[Opening Records section]

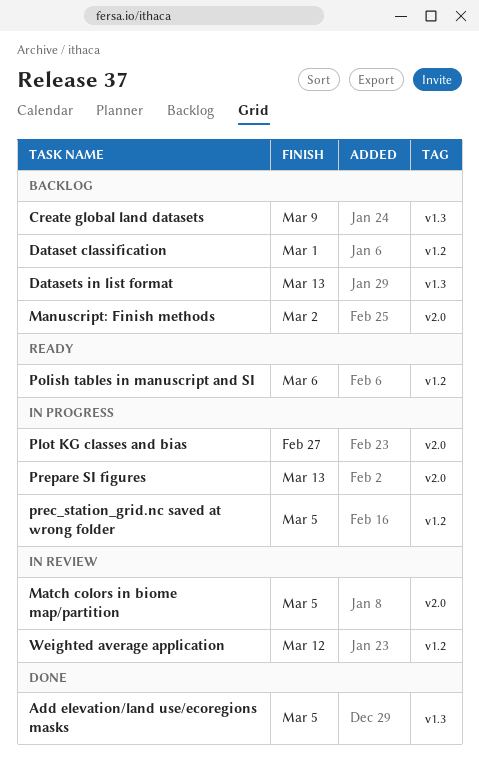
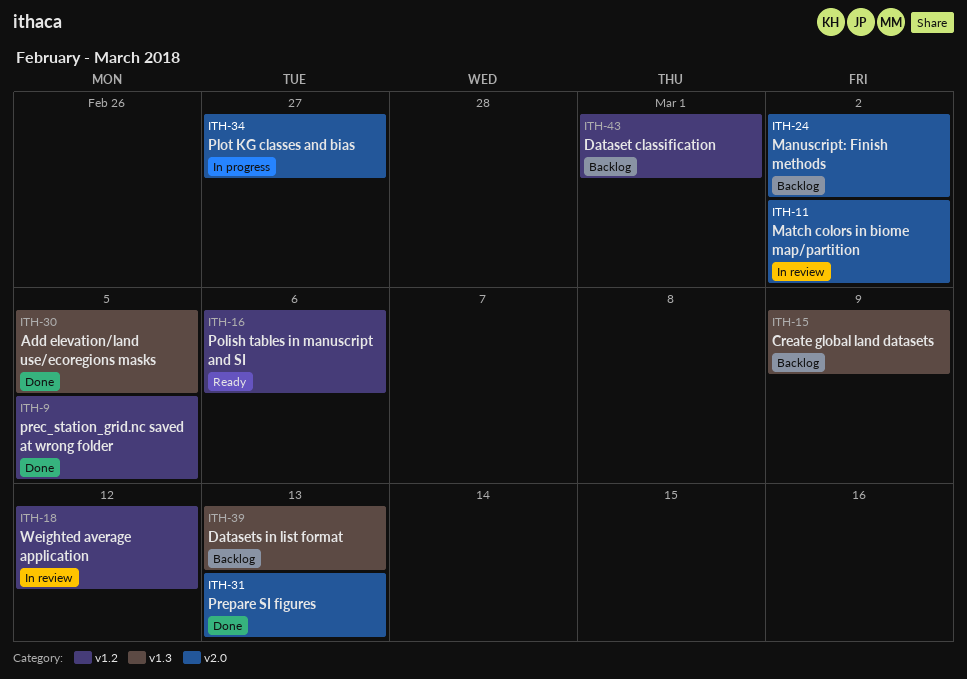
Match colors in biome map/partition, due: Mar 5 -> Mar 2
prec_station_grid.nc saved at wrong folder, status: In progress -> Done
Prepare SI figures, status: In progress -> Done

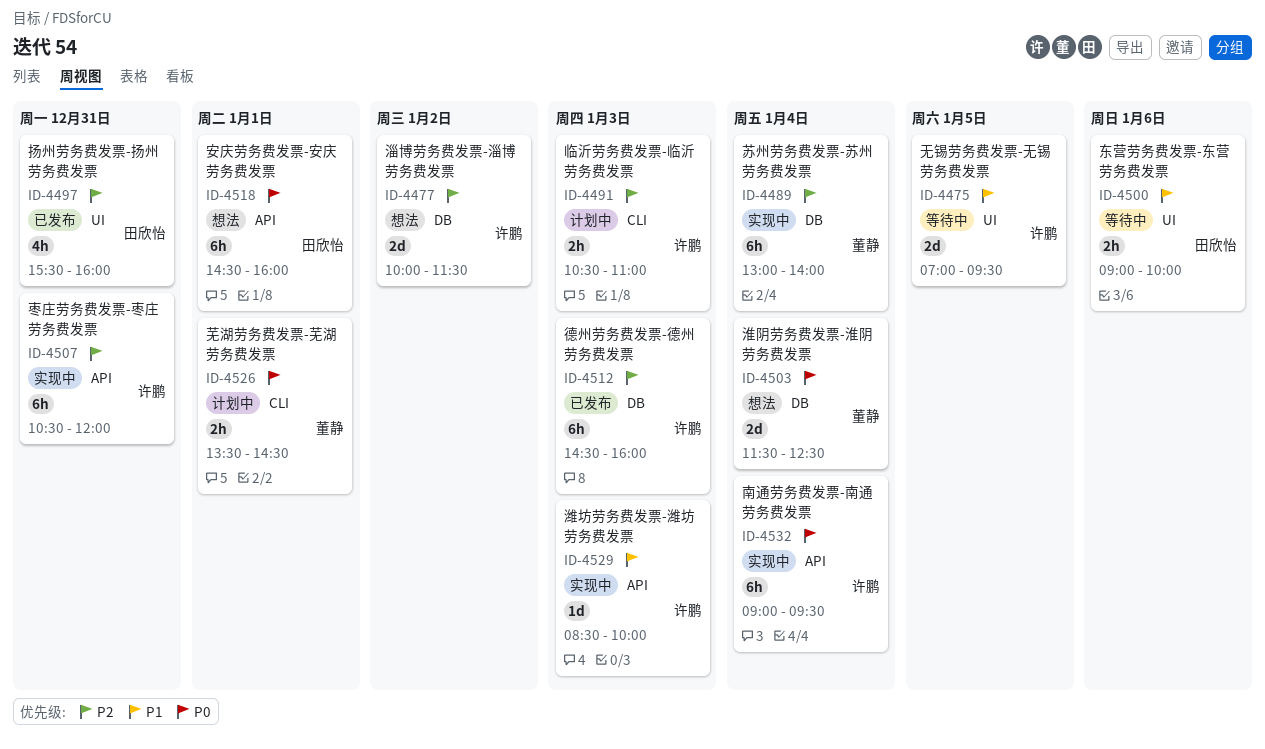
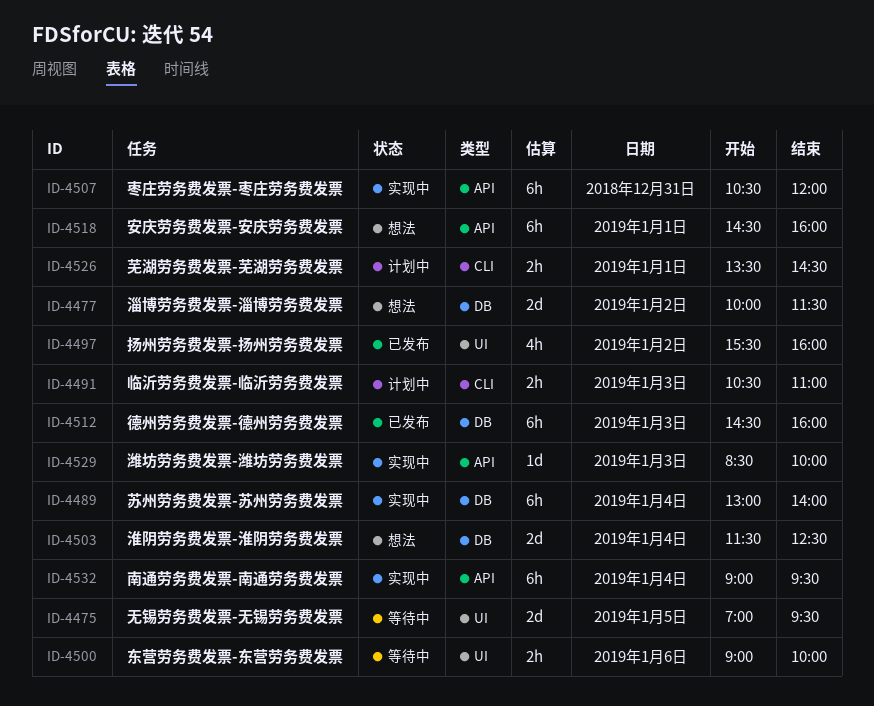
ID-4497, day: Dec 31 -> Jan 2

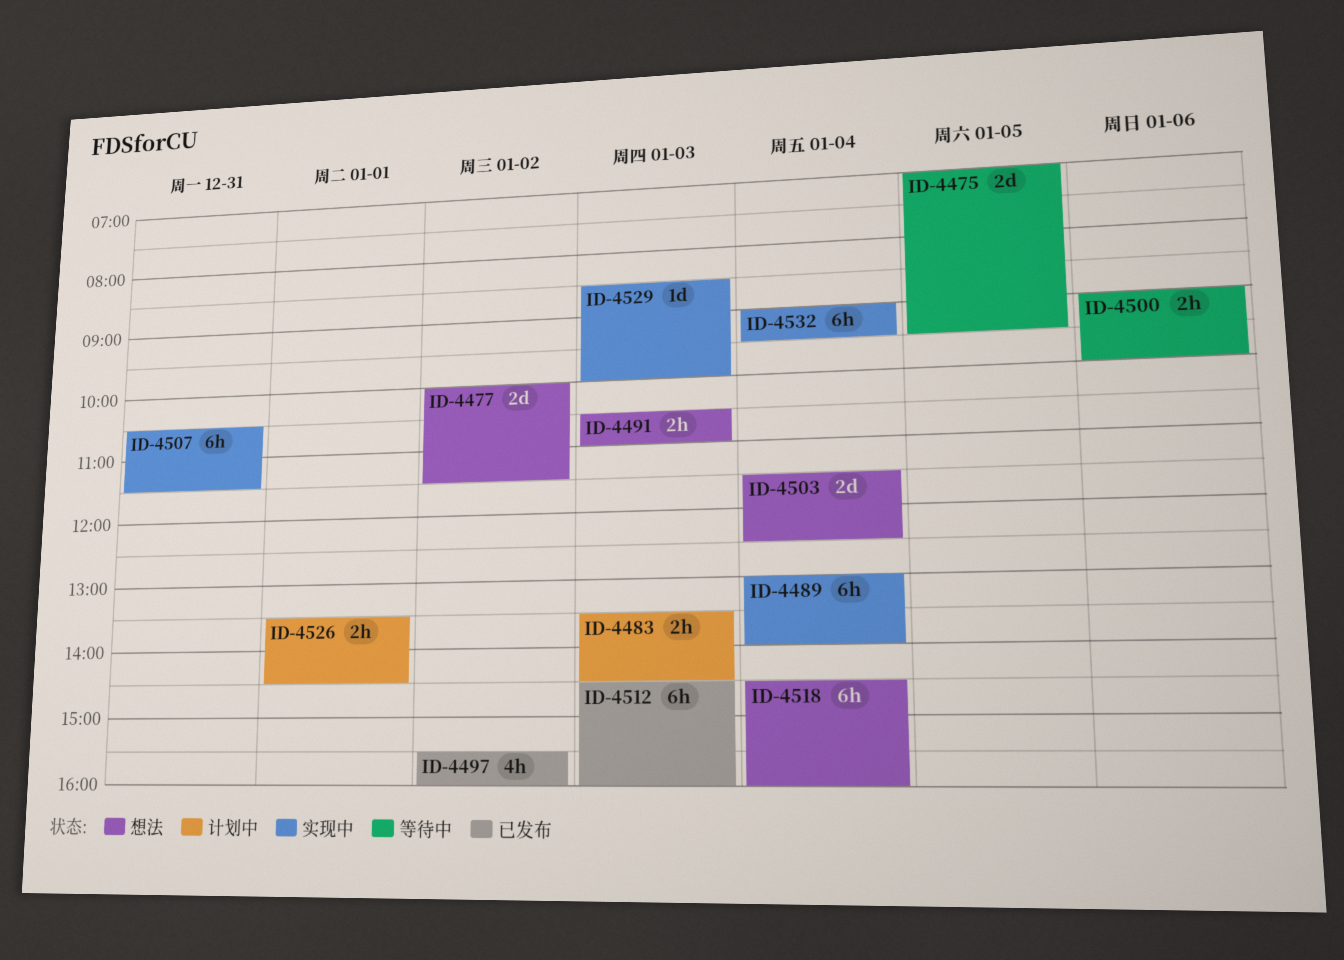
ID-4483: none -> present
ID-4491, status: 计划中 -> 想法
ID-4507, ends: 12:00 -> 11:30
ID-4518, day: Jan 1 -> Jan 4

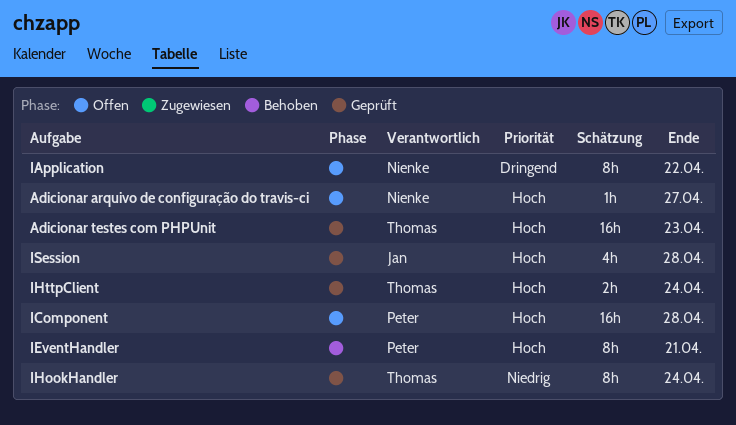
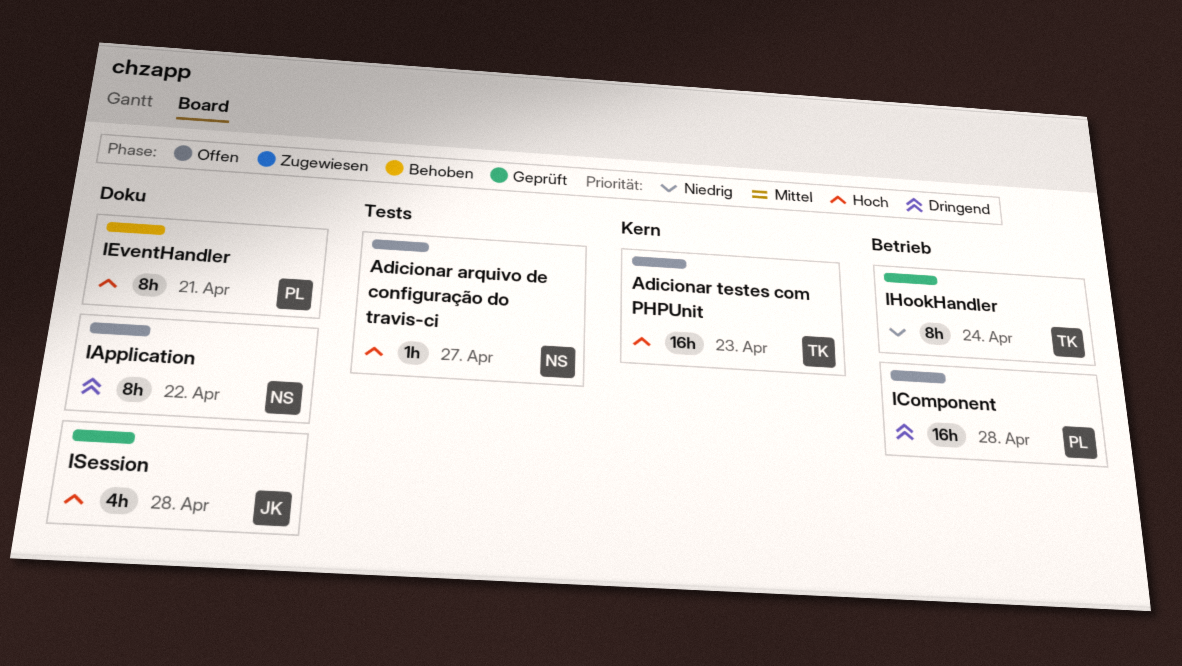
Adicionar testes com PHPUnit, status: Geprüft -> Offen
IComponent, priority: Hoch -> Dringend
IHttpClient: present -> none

[Closing Records section]

■ **Exercise prompt**
Pictures do not belong in the copy. Output all of the records exactly.

■ **Exercise solution**
Match colors in biome map/partition, due: Mar 5 -> Mar 2
prec_station_grid.nc saved at wrong folder, status: In progress -> Done
Prepare SI figures, status: In progress -> Done

ID-4497, day: Dec 31 -> Jan 2

ID-4483: none -> present
ID-4491, status: 计划中 -> 想法
ID-4507, ends: 12:00 -> 11:30
ID-4518, day: Jan 1 -> Jan 4

Adicionar testes com PHPUnit, status: Geprüft -> Offen
IComponent, priority: Hoch -> Dringend
IHttpClient: present -> none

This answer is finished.